Я не умею перерабатывать рукопись, сочиняю я обычно так: пишу от пятидесяти до трехсот слов, потом перепечатываю это на машинке для редакции. Все необходимые исправления вносятся в процессе перепечатки или делаются позже чернилами. Возможно, когда-нибудь я овладею искусством гранильщика. Я уже научился сочинять рассказ до самого конца, прежде чем коснусь пером бумаги. Я убедился, что так я достигаю лучших результатов…
Я согласен с Вами, что Р. Л. Стивенсон никогда не выпускал полированной чепухи, а Киплинг выпускал; но Стивенсону никогда не приходилось думать о деньгах, тогда как Киплинг, всего лишь журналист, вредил себе тем, что больше заботился о немедленной продаже своих произведений, чем о посмертной славе…

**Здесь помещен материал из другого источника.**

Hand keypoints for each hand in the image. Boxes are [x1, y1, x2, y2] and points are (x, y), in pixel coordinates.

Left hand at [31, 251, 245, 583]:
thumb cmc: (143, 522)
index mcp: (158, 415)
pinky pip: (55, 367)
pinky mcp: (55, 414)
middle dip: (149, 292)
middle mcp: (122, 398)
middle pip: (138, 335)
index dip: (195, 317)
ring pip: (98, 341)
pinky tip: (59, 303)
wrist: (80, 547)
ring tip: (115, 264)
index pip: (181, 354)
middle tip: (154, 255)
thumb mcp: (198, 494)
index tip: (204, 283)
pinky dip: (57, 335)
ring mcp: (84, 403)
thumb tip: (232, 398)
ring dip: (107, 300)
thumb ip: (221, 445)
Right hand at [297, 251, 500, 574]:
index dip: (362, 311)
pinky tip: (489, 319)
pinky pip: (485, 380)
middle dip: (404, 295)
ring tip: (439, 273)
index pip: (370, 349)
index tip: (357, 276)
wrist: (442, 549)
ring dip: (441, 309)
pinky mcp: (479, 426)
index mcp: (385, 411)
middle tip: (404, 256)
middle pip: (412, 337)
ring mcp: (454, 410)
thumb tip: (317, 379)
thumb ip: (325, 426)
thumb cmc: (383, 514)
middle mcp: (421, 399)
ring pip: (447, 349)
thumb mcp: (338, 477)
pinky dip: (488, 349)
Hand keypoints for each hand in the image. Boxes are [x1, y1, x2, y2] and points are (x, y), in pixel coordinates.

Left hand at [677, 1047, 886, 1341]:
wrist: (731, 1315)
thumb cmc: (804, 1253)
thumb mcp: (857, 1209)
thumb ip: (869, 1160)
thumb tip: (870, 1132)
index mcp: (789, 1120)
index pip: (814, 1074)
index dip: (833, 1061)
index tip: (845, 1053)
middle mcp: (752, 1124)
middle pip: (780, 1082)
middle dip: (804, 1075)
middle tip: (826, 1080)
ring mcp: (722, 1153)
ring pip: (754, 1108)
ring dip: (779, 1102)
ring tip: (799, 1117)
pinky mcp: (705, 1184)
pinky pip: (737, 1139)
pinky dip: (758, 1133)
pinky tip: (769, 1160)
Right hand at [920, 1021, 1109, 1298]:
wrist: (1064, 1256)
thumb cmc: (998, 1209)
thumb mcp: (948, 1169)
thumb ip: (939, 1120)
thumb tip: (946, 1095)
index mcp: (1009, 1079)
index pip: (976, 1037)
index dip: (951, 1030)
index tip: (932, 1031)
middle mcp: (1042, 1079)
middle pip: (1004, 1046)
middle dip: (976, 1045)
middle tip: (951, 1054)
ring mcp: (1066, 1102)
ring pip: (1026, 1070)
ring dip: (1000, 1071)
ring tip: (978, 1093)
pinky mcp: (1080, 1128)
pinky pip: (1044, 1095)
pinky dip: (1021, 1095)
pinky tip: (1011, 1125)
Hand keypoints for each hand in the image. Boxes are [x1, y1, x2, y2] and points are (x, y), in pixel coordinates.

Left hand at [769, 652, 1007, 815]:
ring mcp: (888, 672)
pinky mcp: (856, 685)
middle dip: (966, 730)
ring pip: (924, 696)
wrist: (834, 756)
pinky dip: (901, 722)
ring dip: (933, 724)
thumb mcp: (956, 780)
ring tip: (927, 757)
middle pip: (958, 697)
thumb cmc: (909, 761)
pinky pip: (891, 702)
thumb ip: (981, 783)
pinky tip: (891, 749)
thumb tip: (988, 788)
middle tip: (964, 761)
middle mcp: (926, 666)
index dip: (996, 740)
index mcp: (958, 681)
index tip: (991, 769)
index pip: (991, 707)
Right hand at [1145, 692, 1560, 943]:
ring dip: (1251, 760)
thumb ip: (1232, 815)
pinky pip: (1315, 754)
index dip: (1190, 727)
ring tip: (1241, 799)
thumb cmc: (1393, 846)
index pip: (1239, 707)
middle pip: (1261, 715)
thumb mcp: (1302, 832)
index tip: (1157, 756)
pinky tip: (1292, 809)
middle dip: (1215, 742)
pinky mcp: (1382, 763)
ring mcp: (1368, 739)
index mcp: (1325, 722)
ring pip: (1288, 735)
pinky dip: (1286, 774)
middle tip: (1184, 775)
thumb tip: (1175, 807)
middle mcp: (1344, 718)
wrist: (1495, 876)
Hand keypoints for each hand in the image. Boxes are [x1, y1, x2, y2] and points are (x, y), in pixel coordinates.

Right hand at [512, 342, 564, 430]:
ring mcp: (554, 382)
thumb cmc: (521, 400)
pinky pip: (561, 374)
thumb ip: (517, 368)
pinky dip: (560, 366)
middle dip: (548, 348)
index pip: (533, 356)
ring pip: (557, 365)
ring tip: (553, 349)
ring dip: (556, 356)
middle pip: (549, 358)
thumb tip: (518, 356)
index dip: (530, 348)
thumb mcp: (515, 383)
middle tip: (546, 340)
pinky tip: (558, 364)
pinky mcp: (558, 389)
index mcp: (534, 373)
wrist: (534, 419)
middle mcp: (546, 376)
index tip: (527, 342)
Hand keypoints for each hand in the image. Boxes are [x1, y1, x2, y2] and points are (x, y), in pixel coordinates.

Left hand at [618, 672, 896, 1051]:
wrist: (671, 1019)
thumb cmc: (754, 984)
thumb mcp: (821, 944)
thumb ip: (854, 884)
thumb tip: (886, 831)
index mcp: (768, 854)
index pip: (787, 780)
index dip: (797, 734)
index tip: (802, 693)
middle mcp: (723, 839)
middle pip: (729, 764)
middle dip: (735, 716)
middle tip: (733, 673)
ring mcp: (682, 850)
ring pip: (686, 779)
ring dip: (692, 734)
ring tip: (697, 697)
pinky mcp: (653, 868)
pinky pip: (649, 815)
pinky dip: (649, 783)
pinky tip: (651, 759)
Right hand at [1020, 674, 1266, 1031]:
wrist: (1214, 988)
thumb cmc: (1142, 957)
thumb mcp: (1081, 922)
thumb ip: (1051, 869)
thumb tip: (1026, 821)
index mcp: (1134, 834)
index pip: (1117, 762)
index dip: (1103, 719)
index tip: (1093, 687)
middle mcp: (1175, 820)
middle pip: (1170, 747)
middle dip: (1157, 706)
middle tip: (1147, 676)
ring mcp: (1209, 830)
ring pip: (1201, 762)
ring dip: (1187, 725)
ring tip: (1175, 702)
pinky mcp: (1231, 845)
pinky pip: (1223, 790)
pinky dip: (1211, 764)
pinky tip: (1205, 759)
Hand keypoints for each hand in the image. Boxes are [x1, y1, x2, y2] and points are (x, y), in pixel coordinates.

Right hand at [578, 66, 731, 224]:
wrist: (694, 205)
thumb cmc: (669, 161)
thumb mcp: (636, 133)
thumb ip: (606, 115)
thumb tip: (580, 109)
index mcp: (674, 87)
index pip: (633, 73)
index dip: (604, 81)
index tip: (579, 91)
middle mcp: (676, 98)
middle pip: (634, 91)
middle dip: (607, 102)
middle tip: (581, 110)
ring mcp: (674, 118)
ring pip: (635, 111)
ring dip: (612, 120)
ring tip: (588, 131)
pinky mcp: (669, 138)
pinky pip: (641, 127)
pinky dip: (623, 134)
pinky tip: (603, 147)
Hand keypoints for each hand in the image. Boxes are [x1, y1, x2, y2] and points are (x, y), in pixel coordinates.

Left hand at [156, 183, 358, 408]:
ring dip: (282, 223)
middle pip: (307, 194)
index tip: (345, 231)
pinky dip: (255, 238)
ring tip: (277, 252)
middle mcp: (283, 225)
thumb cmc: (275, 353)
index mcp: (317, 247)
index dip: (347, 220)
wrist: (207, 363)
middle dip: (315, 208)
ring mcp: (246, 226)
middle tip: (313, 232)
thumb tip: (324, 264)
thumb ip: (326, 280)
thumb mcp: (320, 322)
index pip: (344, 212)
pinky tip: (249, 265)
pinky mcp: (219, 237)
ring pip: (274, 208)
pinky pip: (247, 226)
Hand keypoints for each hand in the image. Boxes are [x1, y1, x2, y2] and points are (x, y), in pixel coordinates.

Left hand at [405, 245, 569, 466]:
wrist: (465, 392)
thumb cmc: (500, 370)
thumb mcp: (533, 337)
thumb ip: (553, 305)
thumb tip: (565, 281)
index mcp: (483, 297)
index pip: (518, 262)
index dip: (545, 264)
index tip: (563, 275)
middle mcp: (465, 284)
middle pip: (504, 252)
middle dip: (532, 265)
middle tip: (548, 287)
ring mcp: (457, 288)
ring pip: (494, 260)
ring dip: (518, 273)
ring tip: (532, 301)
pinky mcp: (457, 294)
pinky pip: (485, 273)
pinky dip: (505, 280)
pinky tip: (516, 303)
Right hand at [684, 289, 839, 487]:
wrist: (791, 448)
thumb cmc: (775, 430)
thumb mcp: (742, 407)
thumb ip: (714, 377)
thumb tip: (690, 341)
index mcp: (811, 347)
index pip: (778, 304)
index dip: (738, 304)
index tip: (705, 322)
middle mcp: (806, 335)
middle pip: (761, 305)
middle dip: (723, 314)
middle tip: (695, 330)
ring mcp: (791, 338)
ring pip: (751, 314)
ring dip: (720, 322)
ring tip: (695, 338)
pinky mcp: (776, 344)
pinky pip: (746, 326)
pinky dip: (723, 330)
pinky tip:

Итак, Вы закончили роман? Счастливец! Как я Вам завидую! У меня пока все еще в планах — вещей до двадцати, но одному богу ведомо, когда у меня будет возможность начать хотя бы одну из них, не говоря уж о том, чтобы ее закончить. Я пришел к выводу, что легче сделать одну книгу в тридцать пять — шестьдесят тысяч слов и хорошо написанную, чем роман в четыре раза длиннее и слабо написанный. Как Вы считаете? Сообщите о Вашем романе, каков его объем, тема и т. д.?
…Думаю, Вам много приходилось встречать гениальных бродяг, не так ли? Я ведь тоже когда-то был бродягой и проехал от океана до океана самым общепризнанным способом, попрошайничал под окнами. Один раз, помню, в Мичигане ушел со званого вечера и за ночь перебрался по озеру в Чикаго. Наутро я уже стучался там в задние двери в поисках завтрака. В следующую ночь я успел углубиться в штат Огайо более чем на двести миль, прежде чем меня ссадили с поезда. Интересно, что подумала бы барышня, которую накануне я вел к ужину, если бы она увидела, как далеко я укатил на следующий день или следующую ночь!
Как я болтаю — и все о себе! Надеюсь, Вы не скрыли своего истинного отношения к моей критике; я же был готов ко всему. Рассказ Ваш хорош, но мне всегда так бросается в глаза возможность что-то улучшить, что я не смог удержаться от советов. Сам я не умею переписывать, но зато я и пишу медленнее. Прежде я мчался как ураган, но вскоре обнаружил, что пишу хуже, чем мог бы, и постепенно отделался от этой дурной привычки. После того как я послал Вам свои замечания и, вспомнив из-за них про Бирса, я вытащил его «Солдат и штатских». В его произведениях я замечаю полнейшее отсутствие сочувствия к людям. Рассказы его по-своему прекрасны, но причиной тут вовсе не изящество стиля; я бы сказал, что их отличает металлический и интеллектуальный блеск. Они обращены к уму, а не к сердцу. Да, конечно, они воздействуют и на нервы, но в психологическом, заметьте, а не в эмоциональном плане. Я, кстати, большой его поклонник и всегда с удовольствием читаю его вещи в воскресных выпусках «Экзаминер».
Письмо из «Вестерн-пресс» нельзя назвать иначе, как многообещающее. Несомненно, Ваша работа произвела на них сильное впечатление. Буду рад прочесть эту статью. Жаль, что они платят так мало, но Вы можете, как и многие, получить больше, если подготовите сборник и опубликуете его в виде книги. Какую область (я имею в виду, какие газеты) охватывает этот синдикат?
С Вашей стороны очень любезно уступить мне ведущую роль на «западе», но я ни в коей мере этого не заслуживаю; наш стиль, метод и т. д. настолько сильно отличаются, что это попросту нелепо. Но мы поступим как Антоний и Октавиан — поделим мир между собой. Как Вы считаете? Должен признаться, письма Ваши действуют освежающе, в них чувствуется личность и своеобразная личность. Вы, во всяком случае, не затеряетесь в толпе. Сильная воля поможет всего добиться — а я убежден, что у Вас она есть, — почему же упорные занятия не взять себе в привычку? Такой вещи, как вдохновение, не существует, да и гениальности во многом тоже. Упорный труд при благоприятных условиях заменяет то, что иные называют вдохновением, и дает возможность развиться крупице гениальности, если она есть. Труд — это удивительная вещь и сдвигает куда больше гор, чем вера. Собственно говоря, труд — это законный отец веры в себя…
Это хорошо, что вы понимаете преимущества отсутствия богатства, и Вам, судя по всему, это идет на пользу. Меня богатство превратило бы в короля гуляк, и я в тридцать лет умер бы от пьянства, если бы еще раньше не погиб в результате несчастного случая.